In a box packed with flies I've got just a handful of killer flies that I wouldn't be without. None of these would require a mid-way change due to confidence. These flies never let me down, but the fish do all the time :razz:

# Passes:
Available time is the most constraining factor for me, because multi-pass decisions are seat-of-the-pants based on what the river alludes to that day. I might arrive at a pool just to kill time with a single pass and never leave due to rolling chromers.

It also depends on whether you are doing the summertime dryline fly-by fishing thing -or- mid-winter sinktip swing in a holding pool. On a fly-by approach I want to cover as many miles as possible. Especially since I've moved from the PNW - when I return sometimes I just want to cover more water and soak it back into my brain.

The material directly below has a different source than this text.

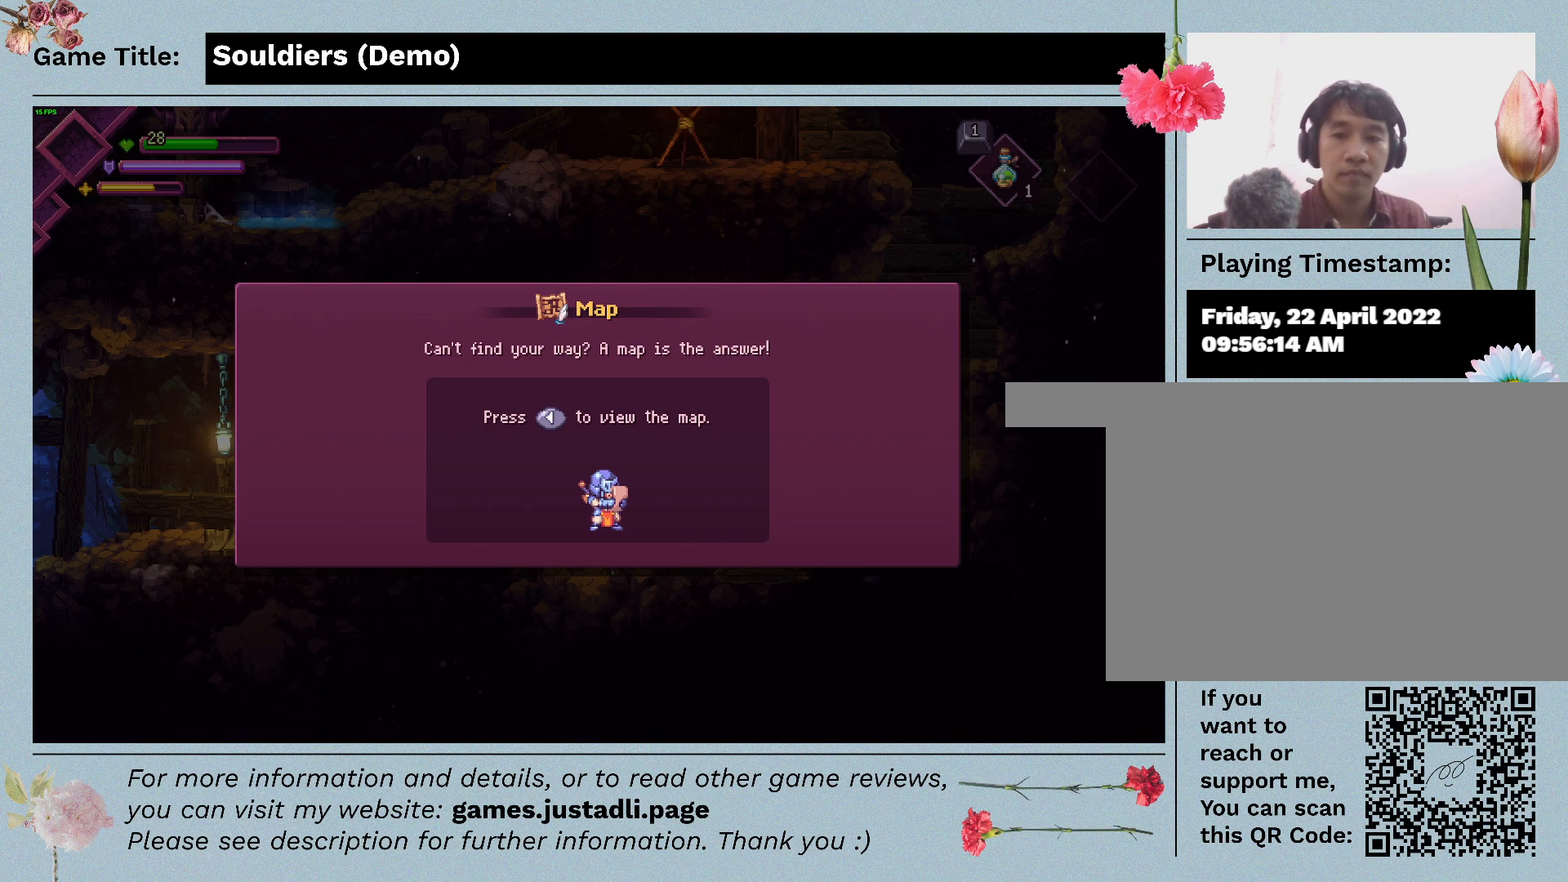
{"keys": [], "mouse": [], "events": []}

But concerning catching fish -
The river has three "layers" in general terms the way I see it - pushing the surface, mid-column, and down and dirty. If you really want to work a pool thoroughly hit all three.

If you are alone and only making one pass, use anything you want.

Multiple passes should be made top to bottom, that includes your buddy behind you. This is because fish are made nervous by sunken fly lines whether dark (sinktip) or bright (head portion or running line). You can watch the reaction on rivers like the Kalama, EF Lewis, or while sightfishing on the flats of Cape Cod for stripers how fish react to the "clothesline" effect of an encroaching sunken line. It's very effective in moving fish away from one's fly! In clear summer waters fish the sunken line judiciously.

That being said I frequently add a "mop-up" pass with a light sinktip and a black bunny rat if no one raises a fish - and this is often the money pass through the pool. But few things in all of flyfishing are as rewarding as the surface caught steelhead or salmon.

Guess I didn't really answer anything but sure enjoyed BS'ing about steelheading! ;)

03-02-2002, 11:43 AM
Guess I have to side in with the majority. I rarely will fish a run twice unless I see fish rolling or I don't have time to go to another run. When I do I try to make the offering as different as possible.

For winter fish on those occasions I will start with a black or dark purple fly (black scampi usually) and then follow up with an orange marabou.

For summer fish Juro hit it with the floater first follwed by a type 3 sinktip. Of course on the west side rivers I always tend to lean toward the sinktip so I fish it more than I should. One morning this past September saw me going through a favorite hole twice with the sinktip with no reward even though fish were rolling. Having only 20 minutes or so to fish, I changed out to the floater and an orange bulkley mouse. Second cast saw a nice hen come up and hammer the fly.